From the beginning, Cornell had the looks, chops and pipes — the man had a singular, epic voice — of a legend. Such ace tunes as “Burden in My Hand” and “Fell on Black Days” showcased his classic rock influence; “Searching with My Good Eye Closed” and “Jesus Christ Pose” proved he wanted to push rock ’n’ roll toward undiscovered sounds.
Soundgarden peaked in 1994 with “Superunknown.” The band broke up in 1997 and Cornell explored new approaches: pop, electronica and acoustic ballads as a solo artist, more monster volume with Audioslave, featuring members of Rage Against the Machine.
He drifted back to his old, awesome sound during the last decade. Soundgarden reunited in 2010 and performed regularly since then.
Last year, Cornell toured for the first time with grunge supergroup Temple of the Dog.
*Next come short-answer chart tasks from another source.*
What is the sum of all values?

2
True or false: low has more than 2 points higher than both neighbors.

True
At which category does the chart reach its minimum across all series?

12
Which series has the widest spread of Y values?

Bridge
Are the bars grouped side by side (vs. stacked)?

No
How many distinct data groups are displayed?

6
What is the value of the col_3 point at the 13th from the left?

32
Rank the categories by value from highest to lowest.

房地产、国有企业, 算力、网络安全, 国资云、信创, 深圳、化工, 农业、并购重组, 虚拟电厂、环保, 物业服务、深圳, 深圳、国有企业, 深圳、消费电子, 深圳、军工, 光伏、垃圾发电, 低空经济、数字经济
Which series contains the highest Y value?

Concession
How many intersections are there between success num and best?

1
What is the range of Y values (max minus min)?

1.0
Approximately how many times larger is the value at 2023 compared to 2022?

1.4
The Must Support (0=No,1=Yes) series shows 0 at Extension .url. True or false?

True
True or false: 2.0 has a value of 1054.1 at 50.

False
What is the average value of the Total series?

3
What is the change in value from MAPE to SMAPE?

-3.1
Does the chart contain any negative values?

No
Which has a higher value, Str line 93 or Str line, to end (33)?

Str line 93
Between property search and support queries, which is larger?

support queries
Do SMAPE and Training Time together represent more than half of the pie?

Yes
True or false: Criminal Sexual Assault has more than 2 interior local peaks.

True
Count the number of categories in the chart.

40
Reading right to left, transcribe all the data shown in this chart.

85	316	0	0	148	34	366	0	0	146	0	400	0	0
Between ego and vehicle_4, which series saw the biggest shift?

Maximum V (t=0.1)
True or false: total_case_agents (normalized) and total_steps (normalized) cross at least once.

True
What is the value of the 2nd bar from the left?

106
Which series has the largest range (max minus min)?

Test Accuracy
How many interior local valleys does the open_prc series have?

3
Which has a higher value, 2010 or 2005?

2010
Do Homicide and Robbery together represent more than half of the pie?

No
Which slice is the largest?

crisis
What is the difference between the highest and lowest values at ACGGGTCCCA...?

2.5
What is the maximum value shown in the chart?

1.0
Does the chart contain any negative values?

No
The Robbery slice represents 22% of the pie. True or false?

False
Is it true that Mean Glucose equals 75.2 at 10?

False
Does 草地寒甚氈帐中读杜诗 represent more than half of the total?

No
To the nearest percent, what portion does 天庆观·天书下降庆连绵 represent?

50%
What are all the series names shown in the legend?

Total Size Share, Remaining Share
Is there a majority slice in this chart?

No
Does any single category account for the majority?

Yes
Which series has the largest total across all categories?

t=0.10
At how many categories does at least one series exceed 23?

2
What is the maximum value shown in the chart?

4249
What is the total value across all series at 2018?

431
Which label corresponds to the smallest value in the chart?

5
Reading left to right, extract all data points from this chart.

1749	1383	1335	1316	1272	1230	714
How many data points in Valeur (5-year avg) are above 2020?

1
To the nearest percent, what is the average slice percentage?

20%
The band’s self-titled album is easily grunge’s most underrated LP — listen to the “Say Hello 2 Heaven,” a tribute to late singer Andrew Wood, for proof.
Cornell only seemed to be speeding up as he aged. Spend some time with the tremendous 2012 Soundgarden reunion record “King Animal” and you’ll hear what I mean.
“We’re all about 50 (years old), and the tempos on ‘King Animal’ on average are faster than anything we’ve done before,” Cornell told me in 2014. “To me, it sounds like the record a young band would make.”